Forscher drucken bakterielle Biofilme auf menschliche Lungenzellen, um chronische Lungeninfektionen zu untersuchen

Einige bakterielle Krankheitserreger bilden bei Infektionsprozessen sogenannte Biofilme, um sich vor Medikamenten oder Zellen des menschlichen Immunsystems zu schützen. Jedes Jahr sterben mehr als 500.000 Menschen an Infektionen im Zusammenhang mit Biofilmen. Forscher des Helmholtz-Instituts für Pharmazeutische Forschung Saarland (HIPS) haben nun eine neuartige Methode entwickelt, um solche Biofilme im Labor auf Lungenzellen zu platzieren. Das mittels „Bioprinting“ hergestellte Modellsystem soll dazu beitragen, Infektionsprozesse besser zu verstehen und bei der Entwicklung neuer Wirkstoffe zu helfen. Die Forscher haben ihre Ergebnisse in der Fachzeitschrift veröffentlicht Biofabrikation.

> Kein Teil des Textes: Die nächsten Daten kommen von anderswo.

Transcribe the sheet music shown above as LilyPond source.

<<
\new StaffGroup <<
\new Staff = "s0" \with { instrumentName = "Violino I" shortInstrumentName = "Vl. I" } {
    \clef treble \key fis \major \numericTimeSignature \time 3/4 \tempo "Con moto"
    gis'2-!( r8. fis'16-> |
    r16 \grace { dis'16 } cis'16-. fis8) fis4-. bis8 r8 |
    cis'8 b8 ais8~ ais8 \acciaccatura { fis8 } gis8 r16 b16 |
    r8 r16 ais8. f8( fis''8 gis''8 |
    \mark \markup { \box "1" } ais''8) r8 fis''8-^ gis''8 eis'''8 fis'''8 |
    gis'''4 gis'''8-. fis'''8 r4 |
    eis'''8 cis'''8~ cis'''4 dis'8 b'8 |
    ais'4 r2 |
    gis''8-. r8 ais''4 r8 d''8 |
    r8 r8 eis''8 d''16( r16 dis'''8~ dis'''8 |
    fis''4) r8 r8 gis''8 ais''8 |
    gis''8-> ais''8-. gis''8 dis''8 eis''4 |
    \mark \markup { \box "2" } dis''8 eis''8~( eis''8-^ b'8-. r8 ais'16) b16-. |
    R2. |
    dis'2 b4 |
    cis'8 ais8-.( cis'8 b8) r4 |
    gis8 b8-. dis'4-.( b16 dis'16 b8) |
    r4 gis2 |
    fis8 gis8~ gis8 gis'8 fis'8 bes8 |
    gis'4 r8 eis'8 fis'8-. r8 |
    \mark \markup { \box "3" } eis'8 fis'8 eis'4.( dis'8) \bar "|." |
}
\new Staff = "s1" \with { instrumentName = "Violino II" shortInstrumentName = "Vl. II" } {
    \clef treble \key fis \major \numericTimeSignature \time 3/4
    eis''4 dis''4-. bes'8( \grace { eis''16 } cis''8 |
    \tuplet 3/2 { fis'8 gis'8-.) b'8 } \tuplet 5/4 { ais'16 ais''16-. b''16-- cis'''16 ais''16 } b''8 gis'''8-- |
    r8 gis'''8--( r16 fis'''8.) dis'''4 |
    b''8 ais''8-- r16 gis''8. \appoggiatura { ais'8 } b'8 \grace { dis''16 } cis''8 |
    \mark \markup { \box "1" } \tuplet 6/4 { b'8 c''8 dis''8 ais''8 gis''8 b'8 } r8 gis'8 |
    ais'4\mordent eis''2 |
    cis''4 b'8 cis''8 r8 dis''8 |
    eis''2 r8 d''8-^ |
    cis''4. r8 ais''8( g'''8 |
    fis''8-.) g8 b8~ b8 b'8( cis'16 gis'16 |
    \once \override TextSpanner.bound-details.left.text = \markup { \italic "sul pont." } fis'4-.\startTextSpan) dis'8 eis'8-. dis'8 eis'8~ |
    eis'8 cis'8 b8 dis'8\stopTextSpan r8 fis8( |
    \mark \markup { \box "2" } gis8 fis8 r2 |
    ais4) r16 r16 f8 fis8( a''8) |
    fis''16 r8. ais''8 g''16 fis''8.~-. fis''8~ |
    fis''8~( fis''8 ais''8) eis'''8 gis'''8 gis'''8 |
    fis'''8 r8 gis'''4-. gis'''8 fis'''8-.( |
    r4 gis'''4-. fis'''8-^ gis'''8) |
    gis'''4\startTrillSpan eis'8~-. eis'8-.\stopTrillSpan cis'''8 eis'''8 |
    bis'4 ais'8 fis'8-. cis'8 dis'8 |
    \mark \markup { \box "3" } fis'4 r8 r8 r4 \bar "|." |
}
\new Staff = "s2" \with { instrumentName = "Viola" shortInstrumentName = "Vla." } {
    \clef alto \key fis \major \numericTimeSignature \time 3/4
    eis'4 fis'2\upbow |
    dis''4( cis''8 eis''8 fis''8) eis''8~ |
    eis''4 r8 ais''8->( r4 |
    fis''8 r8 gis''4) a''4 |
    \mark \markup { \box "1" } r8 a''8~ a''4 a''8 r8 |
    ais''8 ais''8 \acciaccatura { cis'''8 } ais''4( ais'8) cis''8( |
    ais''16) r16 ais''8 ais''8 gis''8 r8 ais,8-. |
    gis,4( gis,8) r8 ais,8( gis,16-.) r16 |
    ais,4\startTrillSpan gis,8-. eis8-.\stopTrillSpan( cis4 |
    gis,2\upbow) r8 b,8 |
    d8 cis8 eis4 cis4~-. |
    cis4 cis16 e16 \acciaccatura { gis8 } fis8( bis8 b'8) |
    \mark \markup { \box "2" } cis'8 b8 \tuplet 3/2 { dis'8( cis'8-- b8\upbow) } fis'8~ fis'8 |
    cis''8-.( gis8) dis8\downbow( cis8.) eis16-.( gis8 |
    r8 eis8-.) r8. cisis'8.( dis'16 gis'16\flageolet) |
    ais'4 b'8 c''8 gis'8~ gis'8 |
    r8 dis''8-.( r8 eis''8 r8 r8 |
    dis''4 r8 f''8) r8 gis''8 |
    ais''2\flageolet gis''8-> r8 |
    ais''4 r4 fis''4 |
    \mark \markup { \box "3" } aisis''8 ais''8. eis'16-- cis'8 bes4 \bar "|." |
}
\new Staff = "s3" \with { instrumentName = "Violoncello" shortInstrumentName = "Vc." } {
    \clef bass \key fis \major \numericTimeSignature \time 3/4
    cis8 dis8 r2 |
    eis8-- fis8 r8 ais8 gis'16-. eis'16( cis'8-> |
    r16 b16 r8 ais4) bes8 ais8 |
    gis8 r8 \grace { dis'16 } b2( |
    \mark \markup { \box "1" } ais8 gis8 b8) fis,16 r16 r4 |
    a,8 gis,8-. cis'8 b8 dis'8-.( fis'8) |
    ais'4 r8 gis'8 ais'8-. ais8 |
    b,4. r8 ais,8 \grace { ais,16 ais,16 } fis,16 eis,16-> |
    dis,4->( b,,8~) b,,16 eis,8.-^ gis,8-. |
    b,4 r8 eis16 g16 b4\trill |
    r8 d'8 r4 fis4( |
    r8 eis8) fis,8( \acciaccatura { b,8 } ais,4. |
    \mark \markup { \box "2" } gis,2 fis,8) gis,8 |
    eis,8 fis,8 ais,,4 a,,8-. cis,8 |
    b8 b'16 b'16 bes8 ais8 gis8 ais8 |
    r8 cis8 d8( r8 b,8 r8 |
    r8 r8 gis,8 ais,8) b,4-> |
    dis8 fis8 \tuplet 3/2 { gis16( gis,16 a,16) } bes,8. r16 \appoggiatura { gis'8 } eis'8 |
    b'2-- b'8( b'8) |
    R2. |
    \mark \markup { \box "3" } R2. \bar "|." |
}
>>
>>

Um neue Therapeutika gegen Infektionen zu entwickeln, sind Forscher auf Labormodelle angewiesen, mit denen sie den Infektionsprozess simulieren und untersuchen können. Insbesondere in der frühen Erprobung und Entwicklung von Wirkstoffen sind solche Modelle unerlässlich, um die Zahl der notwendigen Tierversuche möglichst gering zu halten. Bei Biofilm-assoziierten Infektionen sind diese Modelle sehr komplex, da mit dem Biofilm neben den menschlichen Zellen und den Krankheitserregern eine weitere Komponente ins Spiel kommt, die möglichst realitätsgetreu nachgebildet werden muss.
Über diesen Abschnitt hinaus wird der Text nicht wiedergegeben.